任務を離れたことで、ちゃんと処分を受けたこと。
水蝶騎士団の皆が、私の不在を支えてくれたこと。
あなたたちの死亡報告書へ、署名しなかったこと。
再調査の申請が受理されたこと。
でも、そんな報告を聞かせたいわけではなかった。
ただ、声が聞きたかった。
「私ね、ちゃんと戻ってきたよ。
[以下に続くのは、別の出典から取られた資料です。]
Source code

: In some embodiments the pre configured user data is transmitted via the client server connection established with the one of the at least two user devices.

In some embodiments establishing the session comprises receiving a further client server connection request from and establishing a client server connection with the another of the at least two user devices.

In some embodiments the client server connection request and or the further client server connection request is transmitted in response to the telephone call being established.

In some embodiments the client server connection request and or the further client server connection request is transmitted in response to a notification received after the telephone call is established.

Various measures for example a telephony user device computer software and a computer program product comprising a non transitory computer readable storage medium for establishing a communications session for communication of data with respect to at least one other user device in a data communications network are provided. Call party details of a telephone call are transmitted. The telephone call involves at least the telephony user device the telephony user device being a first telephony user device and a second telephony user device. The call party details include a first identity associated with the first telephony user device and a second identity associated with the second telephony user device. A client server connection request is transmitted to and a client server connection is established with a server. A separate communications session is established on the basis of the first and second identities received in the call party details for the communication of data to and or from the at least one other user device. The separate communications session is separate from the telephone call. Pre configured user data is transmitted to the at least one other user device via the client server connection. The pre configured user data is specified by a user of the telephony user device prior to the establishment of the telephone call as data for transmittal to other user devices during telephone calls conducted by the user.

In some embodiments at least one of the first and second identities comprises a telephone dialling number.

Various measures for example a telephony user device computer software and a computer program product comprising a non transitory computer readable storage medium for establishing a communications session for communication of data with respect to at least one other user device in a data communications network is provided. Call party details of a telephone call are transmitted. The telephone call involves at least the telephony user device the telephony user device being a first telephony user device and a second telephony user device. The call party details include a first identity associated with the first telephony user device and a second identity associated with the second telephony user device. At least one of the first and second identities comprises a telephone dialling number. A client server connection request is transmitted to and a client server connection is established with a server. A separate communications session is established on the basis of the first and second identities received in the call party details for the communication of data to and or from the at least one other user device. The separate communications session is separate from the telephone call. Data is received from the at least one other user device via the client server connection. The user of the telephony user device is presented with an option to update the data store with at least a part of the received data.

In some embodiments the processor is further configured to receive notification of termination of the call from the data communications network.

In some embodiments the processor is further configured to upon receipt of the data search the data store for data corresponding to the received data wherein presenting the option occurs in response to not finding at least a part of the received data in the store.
だから、アルトも……」
言葉が続かなかった。
鏡へ流す魔力を少しだけ強める。
魔石は反応しない。
鏡面にも、通信が繋がる時の波紋は生まれない。
「声じゃなくてもいいから、一度だけ鏡を光らせて」
返事はなかった。
「一度だけでいいよ」
暗いままだった。
「すぐ消えても、見間違いみたいに小さくてもいいから」
何も起こらない。
私は何度も呼び符を送り直した。
魔力の流し方を変え、過去に使った予備の接続式も試した。
それでも鏡は、私の顔を映すだけだった。
これ以上続ければ、古い鏡の術式そのものを傷めるかもしれない。
もし明日、アルトから接続があった時、この鏡が壊れていたら。
そう考えて、ようやく魔力を止めた。
静かになった鏡を、胸へ抱き締める。
冷たい縁が、団長章の上から身体へ食い込んだ。
査問室で私が述べたことは、すべて事実だった。
遺体はない。
魂の残滓もない。
因子反応が、四人の死へどう繋がったのかも証明されていない。
だから、死亡を断定できない。
けれどそれは、アルトが生きていることを証明するものではなかった。
遺体がないから、生きているとは限らない。
魂の残滓がないから、どこかで呼吸しているとは限らない。
魔神因子によって、本当に何も残らなかった可能性はある。
アルト自身が、あの場所で命を失っている可能性もある。
私は、それを理解していた。
理解しているからこそ、怖かった。
私はアルトの生存を確信しているわけではない。
確かな証拠があって、帰りを待っているわけでもない。
信じている。
その言葉だけなら、強くて綺麗に聞こえる。
けれど、私の中にあるものは、もっと必死で、もっと危うい。
アルトが死んだと認めてしまえば、私は何年も、帰ってこない人へ言葉を送り続けていたことになる。
朝の挨拶も。
任務から帰ったという報告も。
今日は少し疲れたという弱音も。
会いたいと伝えた夜も。
いつか彼が聞いてくれると信じて、鏡へ預けてきた言葉の行き先が、すべてなくなる。
孤児院で交わした約束も消える。
小さな手で木剣を握り、いつか私を守れる騎士になると言ってくれた男の子。
私が先に学院へ行く日、追いつくから待っていてと約束してくれたアルト。
強くなった私を遠くから見上げるのではなく、隣へ立つために何度倒れても剣を握った人。
任務が終わったら、二人で孤児院へ帰ろうと約束した。
あの門を、今度は二人でくぐるのだと思っていた。
その先の未来まで、私は勝手にたくさん考えていた。
騎士でなくてもいい時間を、一緒に過ごしたかった。
公の場では団長と候補生であっても、二人きりになれば昔のように名前を呼びたかった。
帰る場所を守るために騎士になった私が、最後にはアルトの帰る場所でいたかった。
彼が死んだと認めた瞬間、その未来は一つ残らず崩れる。
それだけではない。
王国の記録に残るアルトは、四人の仲間を殺した魔神因子保有者になる。
何度も自分の力を恐れながら、それでも誰かを守るために剣を握ってきたことも。
危険を隠さず、監視も制限も受け入れてきたことも。
自分より先に仲間を逃がそうとしたことも。
すべてが、最後の暴走という数行で塗り潰される。
それが真実なら、私は見なければならない。
アルトに都合が悪いからといって、証拠を捨てることはできない。
もし彼が力を制御できなかったのなら、何が起きたのかを知らなければならない。
もし誰かを傷つけたのなら、その事実から目を逸らしてはいけない。
それでも、証拠のないまま怪物だったことにはさせられない。
アルトが死んだ。
仲間を殺した。
その二つを同時に受け入れたら、私はきっと壊れる。
大声で泣き叫び、何もかもを壊すような壊れ方ではない。
明日も団長章をつけ、穏やかに笑い、何も感じないまま正しい命令だけを出し続ける。
そんなふうに、中身だけがなくなってしまう気がした。
だから、私はアルトが生きていると信じる。
証明できるからではない。
信じなければ、今の私は立っていられないからだ。
その危うさを、自分で分かっていなければならない。
だから私は、鑑定から自分を外した。
私の願いが測定結果を選ばないように。
私の愛情が、不都合な痕跡を見えなくしないように。
生きているなら、見つける。
死んでいるなら、本当の最期を突き止める。
どちらの答えが待っていても、アルトの人生を、王国に必要な数行だけで閉じさせない。
私は鏡をさらに強く胸へ抱き、誰にも届かないほどの小さな声で告げた。